Workshop: Artesanías Parina
Craft: Basketry and weaving
Trail: Guainía Route
Location: Inírida, Guainía
Cra 6a #20-22, Barrio La Primavera I, Casco Urbano
3227425372
artesaniasparina@gmail.com
Clara is the youngest in the family, and Lilia the eldest. Together with their nephew, John Sebastián—the innovative spirit of the Gutiérrez family—they work diligently on chiquichiqui crafts in the Primavera 1 neighborhood of Inírida, Guainía. We say “diligently” with intention, because their workshop is called Pariná, after the little bird that never rests and delicately weaves its nest over and over again. That is exactly how these children of chiquichiqui threads see themselves: tireless workers striving to create beauty with their hands. These women carry the artisan heritage of their parents, Don Manuel Francisco and Doña Ercilia. He made brooms, carved canoes, and worked with palobrasil or palosangre, while she wove hammocks from cumare palm and shaped clay stoves.
The Gutiérrez family is a good example of how the Curripako people move across the porous borders of Brazil and Venezuela, carried by the rivers without hardly noticing when they’ve crossed from one country to another. Their parents were born in Brazil, as were the first four sisters of the family, including Lilia. Another sibling was born in Venezuela, and the last three—including Clara—were born in Colombia. Their places of birth trace the family’s journey across waters, until they finally settled in Guainía.

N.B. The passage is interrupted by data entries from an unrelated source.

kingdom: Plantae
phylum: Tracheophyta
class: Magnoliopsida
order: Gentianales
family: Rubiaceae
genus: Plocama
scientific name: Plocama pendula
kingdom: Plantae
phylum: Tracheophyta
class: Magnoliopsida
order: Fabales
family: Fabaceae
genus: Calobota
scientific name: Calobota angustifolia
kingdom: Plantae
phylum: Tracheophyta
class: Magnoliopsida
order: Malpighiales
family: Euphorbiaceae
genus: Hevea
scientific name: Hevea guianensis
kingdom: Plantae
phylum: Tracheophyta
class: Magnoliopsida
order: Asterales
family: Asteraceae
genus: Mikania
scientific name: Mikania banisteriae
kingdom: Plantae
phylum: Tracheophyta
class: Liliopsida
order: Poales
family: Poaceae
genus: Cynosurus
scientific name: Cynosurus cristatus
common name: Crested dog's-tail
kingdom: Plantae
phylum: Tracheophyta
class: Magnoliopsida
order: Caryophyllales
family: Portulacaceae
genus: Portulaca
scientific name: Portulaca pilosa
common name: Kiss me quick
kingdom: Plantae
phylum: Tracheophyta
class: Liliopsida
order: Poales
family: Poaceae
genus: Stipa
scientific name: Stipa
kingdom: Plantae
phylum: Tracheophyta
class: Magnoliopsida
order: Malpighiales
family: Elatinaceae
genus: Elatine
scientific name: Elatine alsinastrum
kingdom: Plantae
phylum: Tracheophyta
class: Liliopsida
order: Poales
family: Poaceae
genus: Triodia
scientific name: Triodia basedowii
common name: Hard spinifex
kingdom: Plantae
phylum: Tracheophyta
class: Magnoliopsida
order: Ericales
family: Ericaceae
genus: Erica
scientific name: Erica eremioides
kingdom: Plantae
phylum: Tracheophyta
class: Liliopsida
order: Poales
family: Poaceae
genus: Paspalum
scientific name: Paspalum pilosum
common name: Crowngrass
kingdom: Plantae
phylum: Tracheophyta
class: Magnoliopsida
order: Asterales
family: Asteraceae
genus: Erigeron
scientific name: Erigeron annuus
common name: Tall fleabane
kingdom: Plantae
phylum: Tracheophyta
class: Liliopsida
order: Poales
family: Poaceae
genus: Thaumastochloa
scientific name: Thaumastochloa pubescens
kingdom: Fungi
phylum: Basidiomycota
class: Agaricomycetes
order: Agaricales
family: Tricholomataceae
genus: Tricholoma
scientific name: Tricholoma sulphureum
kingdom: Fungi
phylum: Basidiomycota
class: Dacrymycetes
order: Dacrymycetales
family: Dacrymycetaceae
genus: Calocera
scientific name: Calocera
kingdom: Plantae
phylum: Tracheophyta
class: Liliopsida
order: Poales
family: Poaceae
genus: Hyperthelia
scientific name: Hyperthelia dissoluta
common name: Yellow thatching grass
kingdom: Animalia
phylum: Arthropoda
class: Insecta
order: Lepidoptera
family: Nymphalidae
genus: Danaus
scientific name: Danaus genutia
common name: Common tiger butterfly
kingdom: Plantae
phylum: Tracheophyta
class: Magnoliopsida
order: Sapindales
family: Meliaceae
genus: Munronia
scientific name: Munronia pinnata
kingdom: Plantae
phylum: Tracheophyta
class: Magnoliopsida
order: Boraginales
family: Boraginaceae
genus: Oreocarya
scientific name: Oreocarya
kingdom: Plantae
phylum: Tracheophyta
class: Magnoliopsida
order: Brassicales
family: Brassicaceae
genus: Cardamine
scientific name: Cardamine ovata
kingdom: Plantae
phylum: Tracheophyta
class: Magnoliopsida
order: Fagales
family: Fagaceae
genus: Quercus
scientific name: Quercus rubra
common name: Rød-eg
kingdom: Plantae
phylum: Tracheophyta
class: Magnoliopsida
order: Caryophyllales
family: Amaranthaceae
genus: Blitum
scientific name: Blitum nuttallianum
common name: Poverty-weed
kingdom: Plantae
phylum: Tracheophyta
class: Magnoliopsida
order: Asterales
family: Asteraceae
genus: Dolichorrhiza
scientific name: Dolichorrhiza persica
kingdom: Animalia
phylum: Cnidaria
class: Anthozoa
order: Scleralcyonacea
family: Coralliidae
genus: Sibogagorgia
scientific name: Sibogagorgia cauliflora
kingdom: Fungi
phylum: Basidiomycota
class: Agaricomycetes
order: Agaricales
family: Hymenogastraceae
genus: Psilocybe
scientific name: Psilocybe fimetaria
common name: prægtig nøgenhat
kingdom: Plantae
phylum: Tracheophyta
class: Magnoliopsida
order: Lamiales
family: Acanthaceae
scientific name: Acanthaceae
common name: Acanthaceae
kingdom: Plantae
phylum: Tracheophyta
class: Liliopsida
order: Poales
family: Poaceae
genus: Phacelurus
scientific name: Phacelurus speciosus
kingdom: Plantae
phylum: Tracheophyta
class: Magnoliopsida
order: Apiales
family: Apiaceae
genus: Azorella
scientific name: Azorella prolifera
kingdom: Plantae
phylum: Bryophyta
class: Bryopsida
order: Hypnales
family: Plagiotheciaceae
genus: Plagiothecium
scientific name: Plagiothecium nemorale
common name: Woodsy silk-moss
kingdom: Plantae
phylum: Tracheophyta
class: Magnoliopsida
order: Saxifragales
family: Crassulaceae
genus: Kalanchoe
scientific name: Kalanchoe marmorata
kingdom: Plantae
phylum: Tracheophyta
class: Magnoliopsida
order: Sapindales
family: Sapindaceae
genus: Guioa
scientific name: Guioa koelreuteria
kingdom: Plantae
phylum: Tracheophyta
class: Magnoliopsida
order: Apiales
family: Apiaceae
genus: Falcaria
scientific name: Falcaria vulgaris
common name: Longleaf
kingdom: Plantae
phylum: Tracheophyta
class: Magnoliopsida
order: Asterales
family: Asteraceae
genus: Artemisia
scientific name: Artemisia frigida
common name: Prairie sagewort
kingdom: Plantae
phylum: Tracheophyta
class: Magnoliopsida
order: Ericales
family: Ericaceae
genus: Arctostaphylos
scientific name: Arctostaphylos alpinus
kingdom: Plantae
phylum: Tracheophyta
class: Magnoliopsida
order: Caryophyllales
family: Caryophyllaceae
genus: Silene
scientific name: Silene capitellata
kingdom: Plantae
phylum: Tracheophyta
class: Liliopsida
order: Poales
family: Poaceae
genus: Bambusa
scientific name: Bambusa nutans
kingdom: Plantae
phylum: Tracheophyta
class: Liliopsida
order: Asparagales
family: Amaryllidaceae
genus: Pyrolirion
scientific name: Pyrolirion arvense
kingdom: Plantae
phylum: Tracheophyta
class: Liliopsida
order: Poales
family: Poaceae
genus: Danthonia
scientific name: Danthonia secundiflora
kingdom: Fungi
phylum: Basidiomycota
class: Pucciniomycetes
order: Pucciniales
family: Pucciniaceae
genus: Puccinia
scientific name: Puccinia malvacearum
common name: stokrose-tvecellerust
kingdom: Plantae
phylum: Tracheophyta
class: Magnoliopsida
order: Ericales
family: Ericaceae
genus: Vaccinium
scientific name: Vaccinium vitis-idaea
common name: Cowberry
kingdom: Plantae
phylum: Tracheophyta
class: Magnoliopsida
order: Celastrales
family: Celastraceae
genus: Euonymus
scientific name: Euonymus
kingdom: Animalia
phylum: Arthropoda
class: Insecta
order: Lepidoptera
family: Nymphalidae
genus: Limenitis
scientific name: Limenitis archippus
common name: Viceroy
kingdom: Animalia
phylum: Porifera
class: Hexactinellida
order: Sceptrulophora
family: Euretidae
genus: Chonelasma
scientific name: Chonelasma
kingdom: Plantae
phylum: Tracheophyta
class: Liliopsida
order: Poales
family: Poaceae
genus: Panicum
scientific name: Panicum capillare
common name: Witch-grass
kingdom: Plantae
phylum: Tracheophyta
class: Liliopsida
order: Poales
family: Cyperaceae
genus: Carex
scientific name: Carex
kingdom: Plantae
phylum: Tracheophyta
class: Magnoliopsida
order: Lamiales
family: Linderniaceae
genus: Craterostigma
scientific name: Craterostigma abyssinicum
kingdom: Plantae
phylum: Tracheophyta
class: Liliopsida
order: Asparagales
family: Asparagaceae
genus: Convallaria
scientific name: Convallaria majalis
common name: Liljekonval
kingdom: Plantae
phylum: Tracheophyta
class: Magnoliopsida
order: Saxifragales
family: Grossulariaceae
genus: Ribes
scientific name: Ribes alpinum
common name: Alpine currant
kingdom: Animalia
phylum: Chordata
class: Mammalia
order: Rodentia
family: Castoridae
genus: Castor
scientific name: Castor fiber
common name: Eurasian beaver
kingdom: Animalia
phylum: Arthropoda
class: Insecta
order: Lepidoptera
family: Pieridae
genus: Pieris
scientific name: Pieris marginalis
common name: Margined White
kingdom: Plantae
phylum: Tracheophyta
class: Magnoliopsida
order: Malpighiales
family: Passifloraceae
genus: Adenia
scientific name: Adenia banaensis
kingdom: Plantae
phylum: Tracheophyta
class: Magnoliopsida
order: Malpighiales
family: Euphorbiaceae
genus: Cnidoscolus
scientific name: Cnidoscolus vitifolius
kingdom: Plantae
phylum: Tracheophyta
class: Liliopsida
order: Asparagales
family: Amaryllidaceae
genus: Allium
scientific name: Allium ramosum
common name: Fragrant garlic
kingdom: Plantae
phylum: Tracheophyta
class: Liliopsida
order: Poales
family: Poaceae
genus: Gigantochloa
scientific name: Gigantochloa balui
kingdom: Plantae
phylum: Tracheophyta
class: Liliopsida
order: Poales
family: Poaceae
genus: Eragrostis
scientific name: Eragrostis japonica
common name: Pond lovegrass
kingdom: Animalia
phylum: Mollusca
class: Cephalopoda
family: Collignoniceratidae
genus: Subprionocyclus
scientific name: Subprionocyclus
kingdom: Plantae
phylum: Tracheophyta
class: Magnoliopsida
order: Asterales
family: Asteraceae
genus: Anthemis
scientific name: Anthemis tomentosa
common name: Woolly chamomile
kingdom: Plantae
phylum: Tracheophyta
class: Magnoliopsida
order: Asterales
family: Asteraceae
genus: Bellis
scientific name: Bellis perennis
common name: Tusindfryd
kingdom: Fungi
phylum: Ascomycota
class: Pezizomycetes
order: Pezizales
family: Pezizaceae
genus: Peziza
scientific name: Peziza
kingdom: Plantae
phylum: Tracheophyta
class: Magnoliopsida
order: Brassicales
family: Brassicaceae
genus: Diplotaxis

Clara is expressive and talkative, while Lilia is more reserved—she watches carefully and smiles when something amuses her, often gently suggesting to her younger sister if something needs to be added. Together, they recount their father’s story: the ordeal of being orphaned as a child and watching his brave mother raise seven children on her own; the hardship of working in the rubber plantations at just 12 years old; and how he learned to master his hands so that he would never be left helpless. That was the lesson he left them. As they tell it, the image of the Pariná bird comes back—the endless search for a nest, finally granted to them by the Inírida River.
Clara and Lilia speak of chiquichiqui and moriche, of how they used to collect raw materials years ago—running through the forest and along riverbanks with their parents, gathering the shoots needed for basket-weaving. They recall the long hairs that distinguish chiquichiqui, the precautions they had to take when harvesting in the jungle—tapping the shoots first, in case a snake was hiding inside. Their voices carry a sweetness, using affectionate diminutives, as when they explain that if the shoots were cut incorrectly, the little plant would be left “all dried up.” Listening to them also reveals truths about nature: about scarcity brought on by rampant deforestation, illegal mining, climate change, and exploitation. Today, they no longer gather the fibers themselves; others bring them from far away, from the Atabapo River or the upper Inírida.
These women are extraordinary—so affectionate, even a little playful, delightful as they recount the beliefs passed down from their grandmothers and mothers. They tell how they used to submerge themselves in the river at three in the morning to ask the gods to keep evil spirits away and to preserve their beauty. And, well, it seems the pact still holds, because they look untouched by time. “You should see our mother’s hair,” Clara laughs, “not a single gray strand!” It is easy to be with them. They are warm and hospitable, always ready to keep telling their stories in all their detail, helping us to understand, as fully as possible, what it means to be a Curripaka woman at this moment in history.